M.Bricet Desvallons évoque également les graves difficultés de trésorerie  rencontrées par les PME qui travaillent exclusivement pour la Défense, soumises à des délais de paiement qui vont de 9 à 18 mois, le bradage du patrimoine immobilier – des immeubles vont être cédé gratuitement à la Ville de Paris –, la politique de dépyramidage mise en place afin de réduire du tiers les volumes d’avancement des personnels militaires sur les trois prochaines années et la réduction continue des effectifs.

« Aucune des lois de programmation militaire décidées par les gouvernements de droite et de gauche, et qui sont pourtant censées fixer le cap stratégique des armées et sanctuariser les investissements budgétaires, si cruciaux pour maintenir un modèle d’armée cohérent, n’ont été respectées depuis la professionnalisation de 1996 », constate l’auteur, pour qui « l’horizon d’un tel processus est clair : un effondrement radical des moyens humains et matériels de nos forces, un format d’armée mexicaine (l’armée de terre compte actuellement 173 généraux en 1re section pour un effectif de moins de 110-120 000 hommes, là où le Marines Corps n’en recense que 81 pour un effectif quasi double de 220.000) avec une haute hiérarchie civile et militaire à peu près épargnée en raison de considérations politiques (puisque c’est elle qui exécute les réformes), un taux de disponibilité des matériels extrêmement faible, des forces incapables de se projeter hors des frontières et des programmes militaires vitaux qui ne pourront être pleinement financés (drones, renouvellement véhicules terrestres, développement d’une capacité de cyber-défense). »

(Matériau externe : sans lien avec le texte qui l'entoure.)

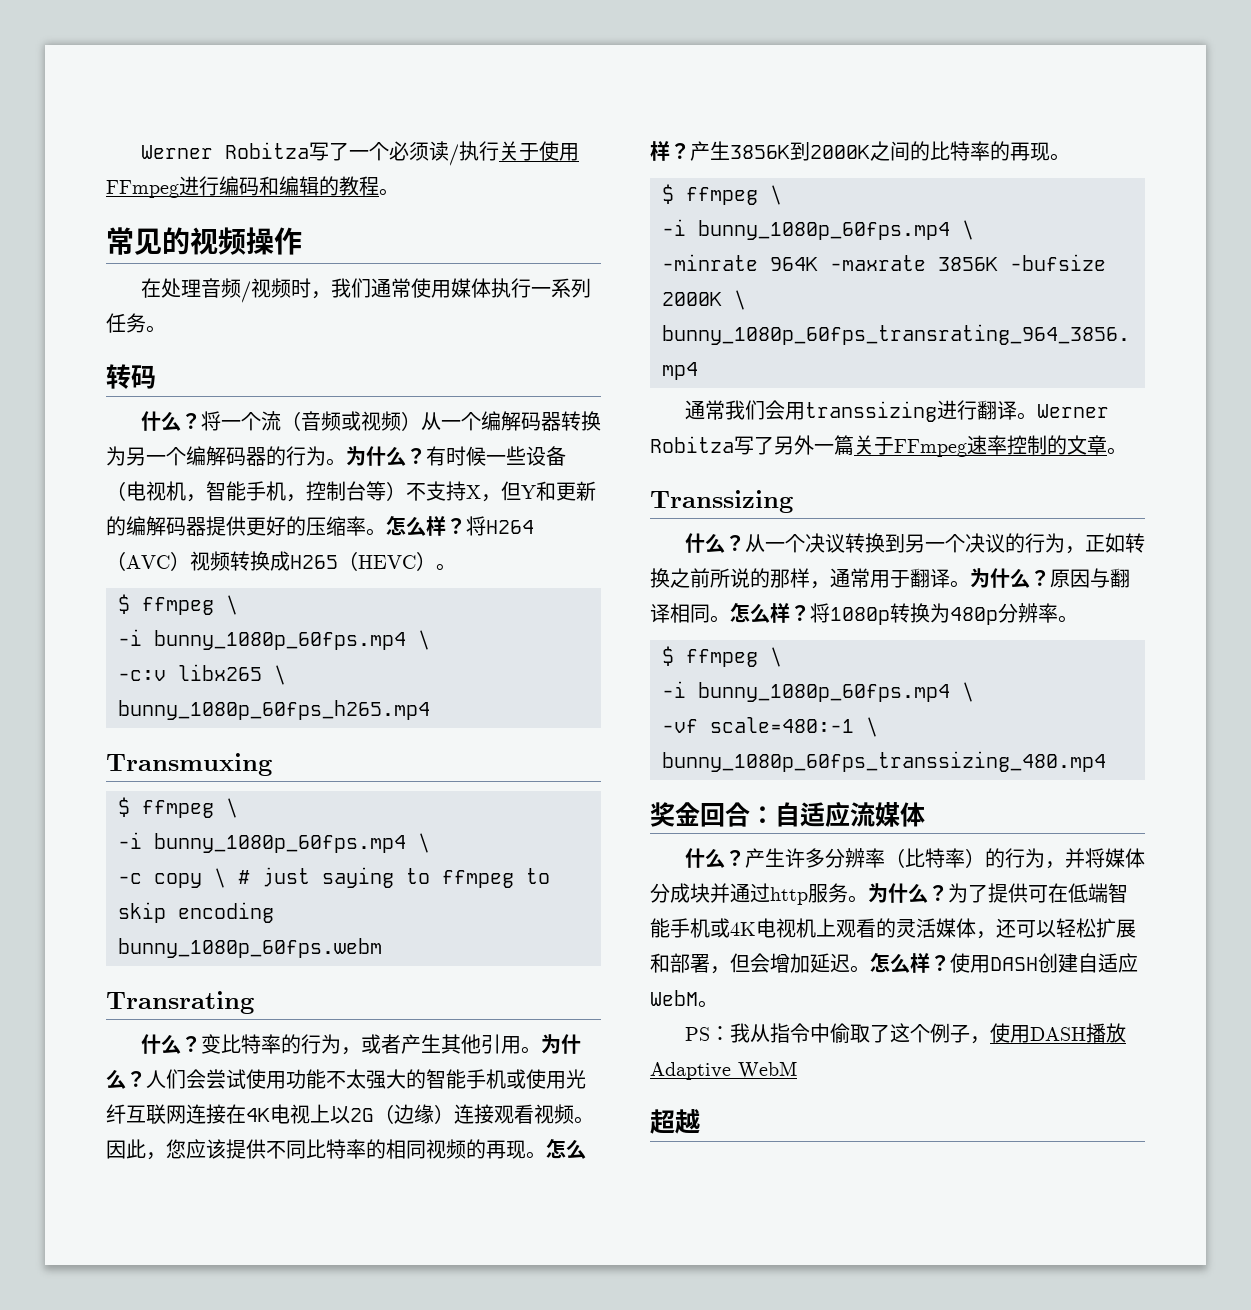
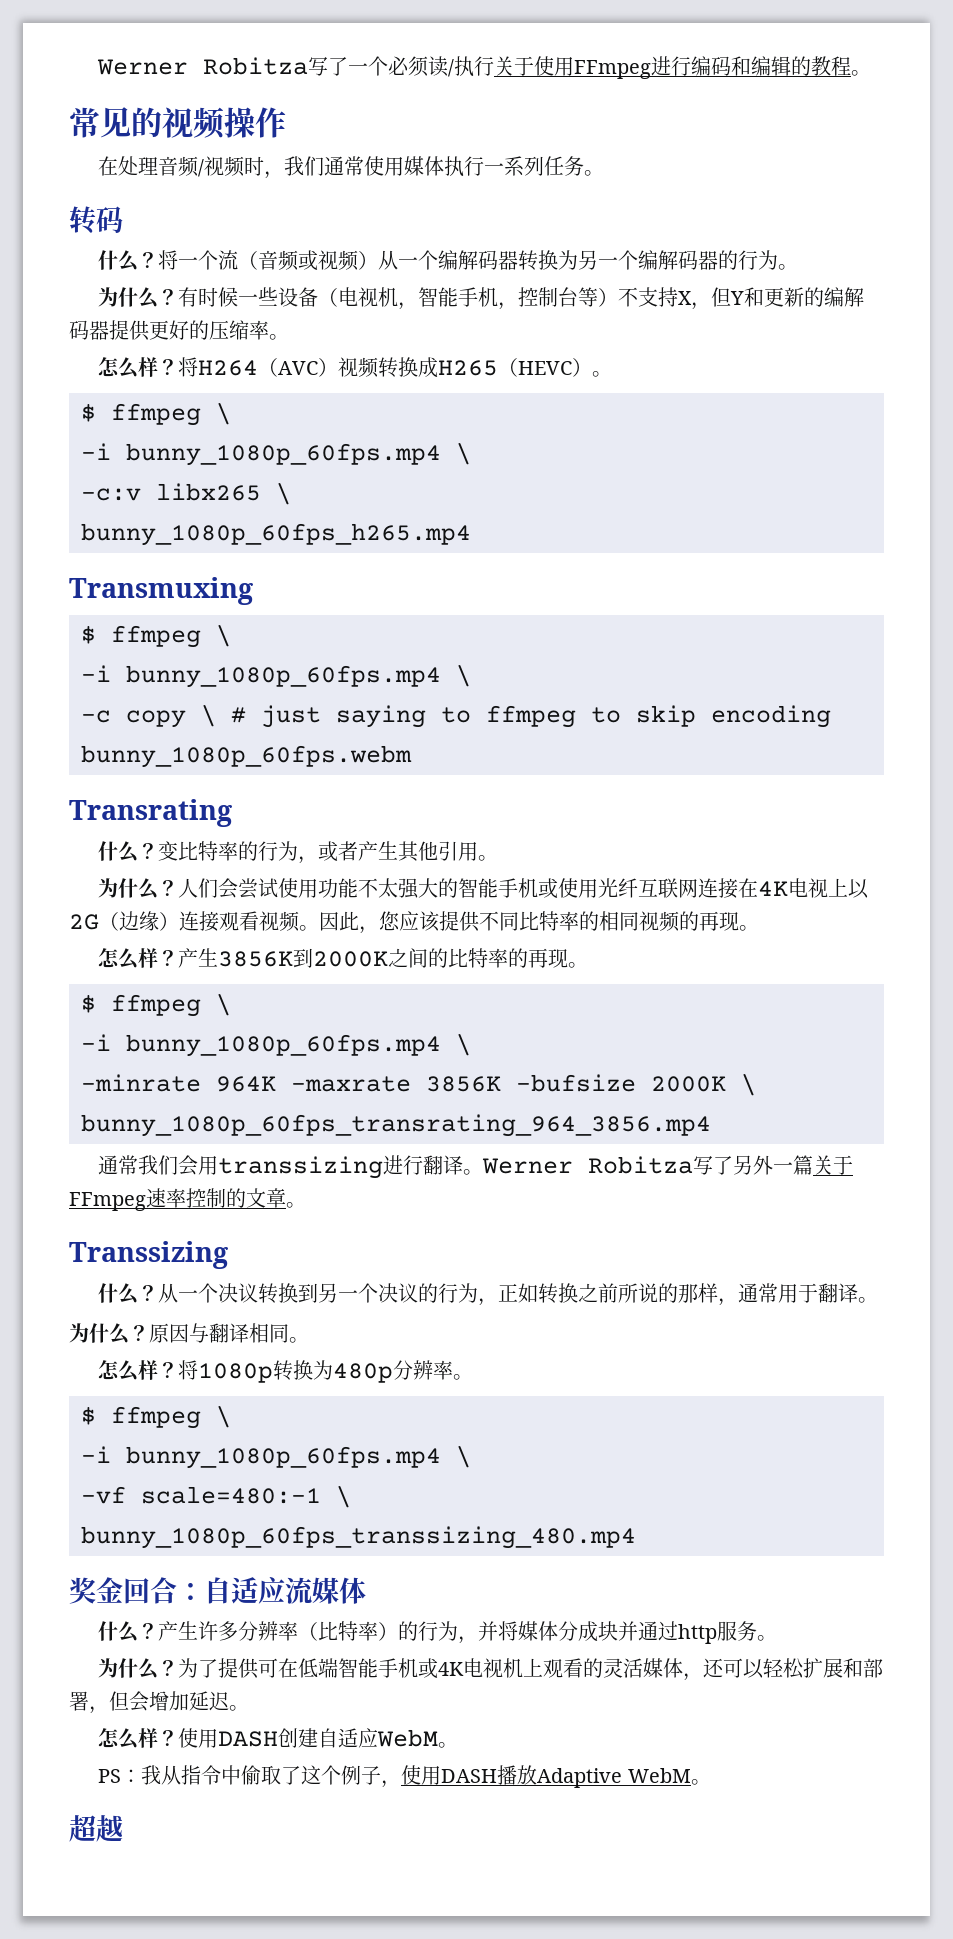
(346, 462) none -> (799, 267) //
(386, 532) none -> (289, 337) //
(541, 1050) none -> (499, 858) //
(546, 1155) none -> (759, 928) //
(970, 584) none -> (879, 1300) //
(730, 619) none -> (309, 1340) //
(868, 899) none -> (778, 1638) //
(870, 969) none -> (249, 1708) //
(797, 1070) none -> [690,1779,711,1785] 。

Comment une si forte pression peut-elle être exercée par le pouvoir politique sur le budget de la Défense ? « Très simplement par le fait que l’armée est la seule institution publique à ne pouvoir compter sur un contrepouvoir syndical et que le politique se sent, en conséquence, autorisé à toutes les oukases», explique G.H. Bricet Desvallons. Et ce spécialiste de conclure : « Si le politique choisit la facilité et s’entête dans ce processus de désossage budgétaire de notre puissance militaire, et si le haut commandement n’y trouve rien à redire, il ne restera bientôt à nos forces, en lieu de drapeau et de fierté, que l’héritage de la ruine. » Acteur de premier plan de ce « désossage budgétaire », M. Le Drian, ministre de la Défense, sera-t-il le syndic de faillite de l’armée française ? Au train où vont les choses, c’est malheureusement aujourd’hui plus qu’une probabilité.